Togetherness and Separateness In Your Relationship

by | Relationship Topics

When we first meet someone we want to be with them all the time.  Sometimes we are so crazy about someone that we wear the same clothes and eat the same food. In fact, we do everything together as we form that bond with someone we want to be with forever, then just as we settle into a connection we crave some space. In a long term relationship balancing that space between connection and autonomy or togetherness and independence can be a constant challenge.  


You see it is a paradox.  We want the connection and intimacy of being with someone as well as our independence.  Research tells us that couples who can respect each other’s needs have the greatest relationship satisfaction.


Early in a relationship, your need for separateness is overridden by a great desire to be together, and this is normal.  What happens is any differences between us are minimised as we look at each other with rose coloured glasses in a rush of hormones and desire, sure that our partner is perfect for us.  However, as the intimacy in the relationship increases, we often notice that the payoff is a decrease in independence and so our desire for separateness increases.


What happens is there is a fear of loss of self.  As you blend with your partner, you become, not described as yourself but described as a couple.  It can feel suffocating, especially if there is a mismatch of needs in the relationship.  For example just as you feel the need to pull away your partner feels the need to have you right there with them.  This feeling can be compounded by the couple process of communicating and deciding everything together; it can feel like you are accountable to your partner rather than in partnership.  If you are out of sync with your partner, it can even feel suffocating, as if you cannot do anything by yourself, even as if your personal space is violated.


How can you negotiate a level of togetherness and separateness that enables you to have just enough break from each other so you can reconnect with passion?  The most important thing you can do is communicate your needs to your partner before your feeling to assert your independence becomes overwhelming.  Try to think about when you feel your desire for time out most keenly, as this will give you clues about what you need from your partner.  Remember you partner may be in a totally different emotional space to you and be craving closeness.  So always communicate your needs with care and respect.


Creating intimacy between you can create the closeness you need even if you are apart.  The ability to be yourself in the relationship, the ability to trust that you can share your secrets with your partner, and being each other’s best friend creates a safe zone that allows for couples to have a freedom between them to be separate and together.  Unless couples are able to understand each other’s needs for togetherness and separateness they cannot build intimacy with one another.


You need to be clear and consistent about what you need from you partner.  This builds a foundation of trust within the relationship. Be clear, if you need time out to see friends or pursue a hobby ask for it.  Some partners may experience a partner leaving to do their own thing as abandonment.  Partners who give mixed messages such as saying they need separateness and then accusing their partner of never being there for them create a space of confusion.  This is why clear communication is so important.

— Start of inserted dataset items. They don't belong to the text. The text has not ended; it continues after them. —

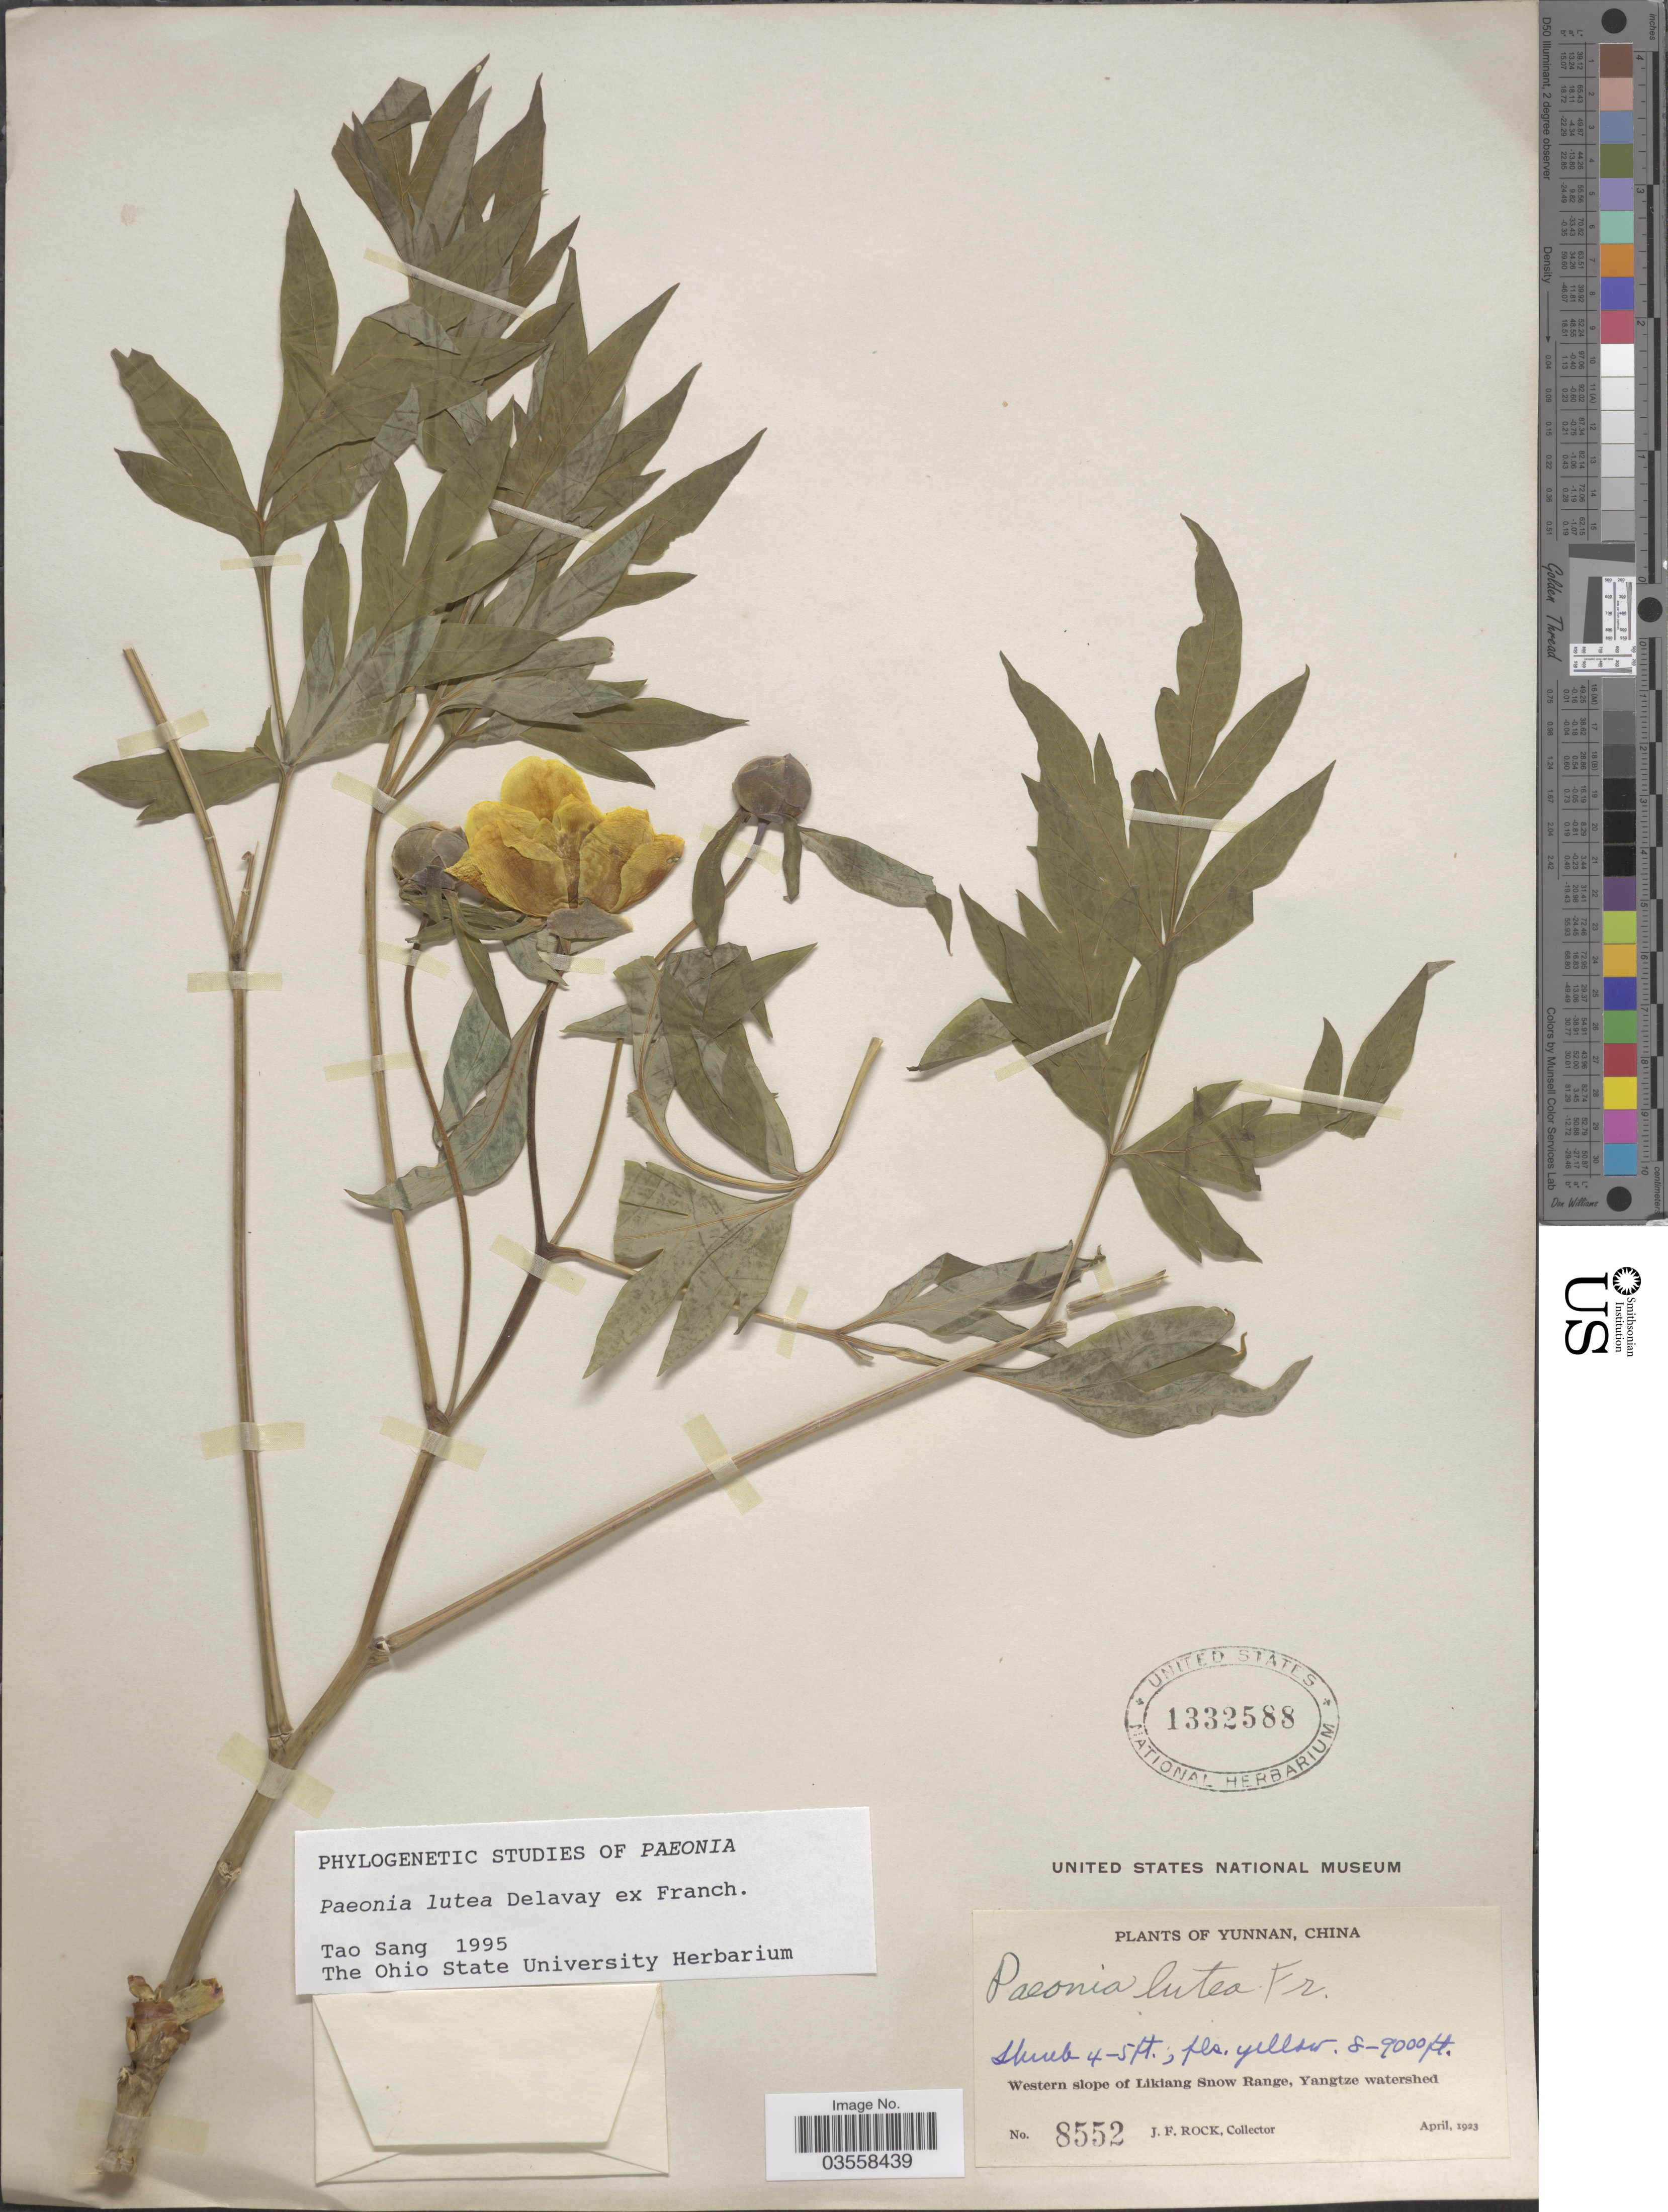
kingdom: Plantae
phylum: Tracheophyta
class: Magnoliopsida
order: Saxifragales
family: Paeoniaceae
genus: Paeonia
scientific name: Paeonia delavayi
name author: Franch.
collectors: J. Rock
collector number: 8552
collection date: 1923-04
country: China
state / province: Yunnan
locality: Western slope of Likiang Snow Range, Yangtze watershed.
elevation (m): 2438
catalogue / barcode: US 1332588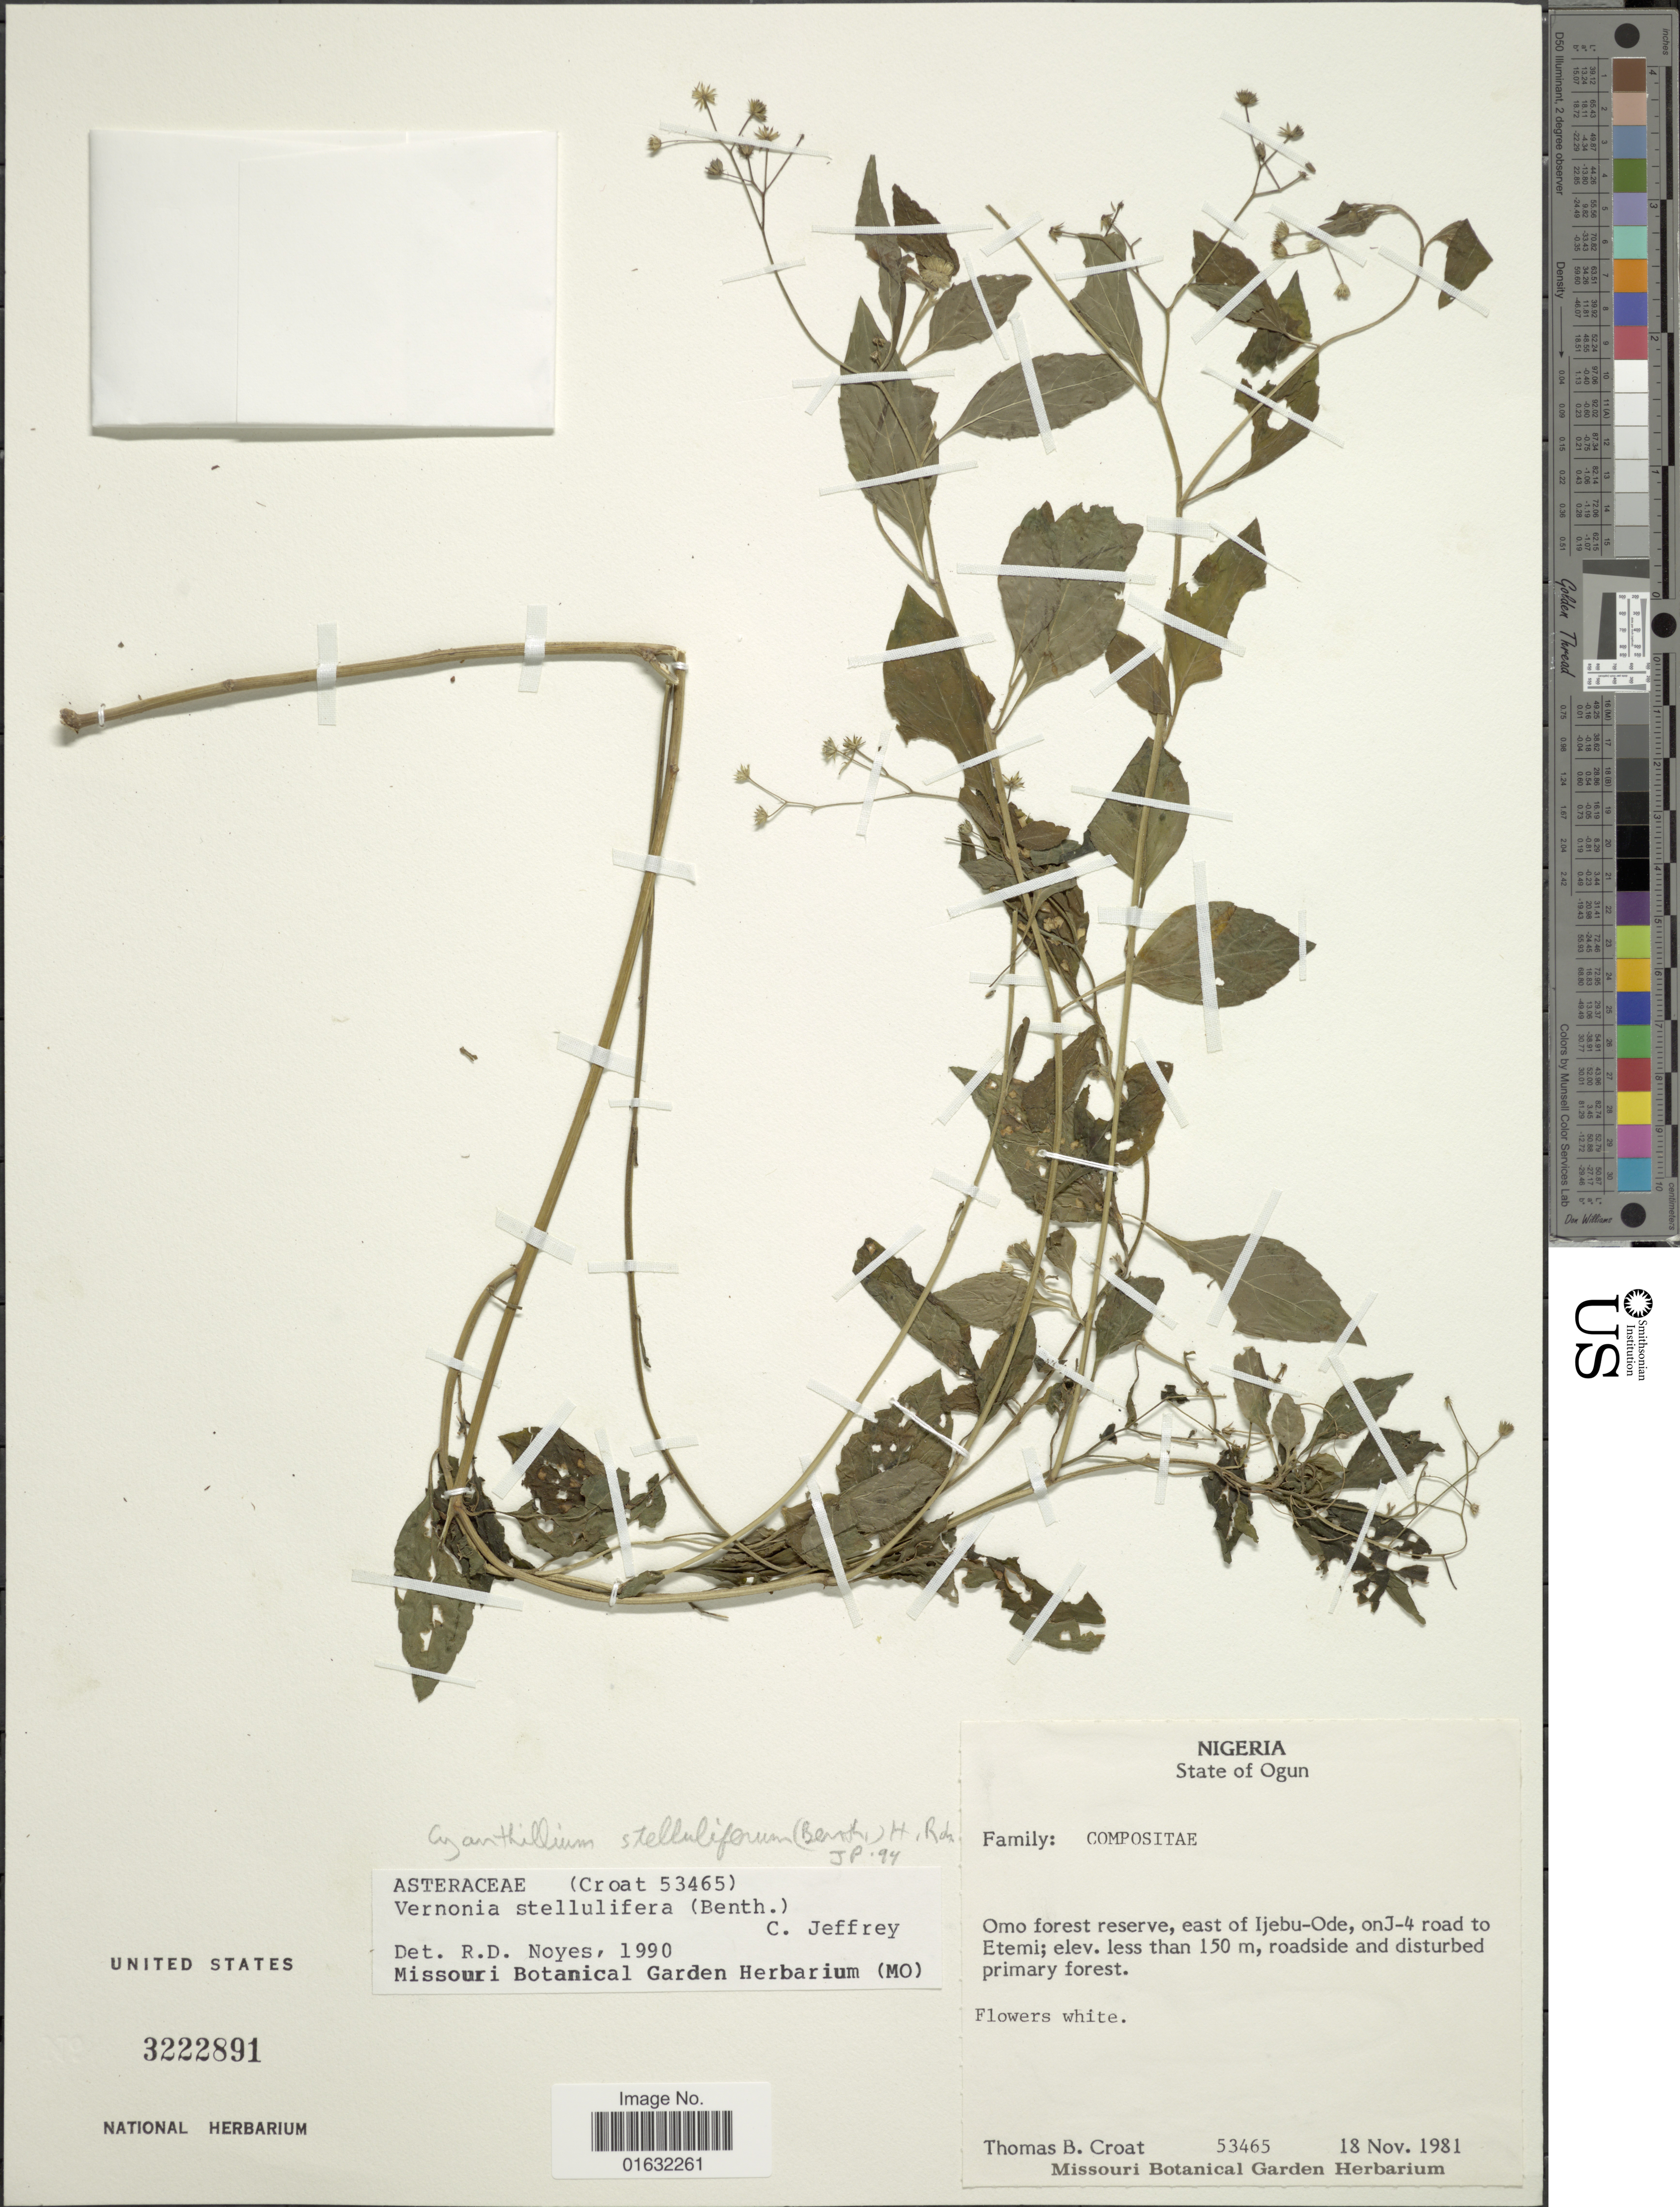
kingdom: Plantae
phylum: Tracheophyta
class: Magnoliopsida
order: Asterales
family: Asteraceae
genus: Cyanthillium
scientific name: Cyanthillium stelluliferum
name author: (Benth.) H. Rob.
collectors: T. B. Croat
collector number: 53465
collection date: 1981-11-18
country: Nigeria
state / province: Ogun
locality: Omo forest reserve, east of Ijebu-Ode, on J-4 road to Etemi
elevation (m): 150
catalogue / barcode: US 3222891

Ideas to help you negotiate your togetherness and separateness with your partner:


  •    Be aware that togetherness and separateness is based on how you feel and here is no right or wrong answer as to how you are together as a couple. Try not to be critical of your partner and listen to one another.


  •    Know that your togetherness and separateness creates greater intimacy and connection between you.  Intimacy grows in a space of emotional and physical safety where there is mutual respect for each other needs


  •    Be specific about what you need, don’t assume your partner will know what you want.  This minimises confusion and misunderstandings.


  •    Know that over time your needs will change, and communication will enable you to negotiate your differing needs.


When thinking about togetherness and separateness be careful, you don’t get caught up in what ‘should’ happen.  When we get caught up in doing what family, society or our partner expects of us, we are not true to ourselves and ultimately this can lead us to great resentment. Relationships don’t have to fit the traditional model of husband wife two kids and a white picket fence.  I have seen couples negotiate living together and separately, living mostly separately and living together to be happy and accommodate both their needs.  


Remember time together means different things to different people.  For some people time together means an intimate dinner as a couple for others it means time together as a family including children.  When communication isn’t clear this is a common misunderstanding.


Check in with your partner regularly, and work out what is right for you.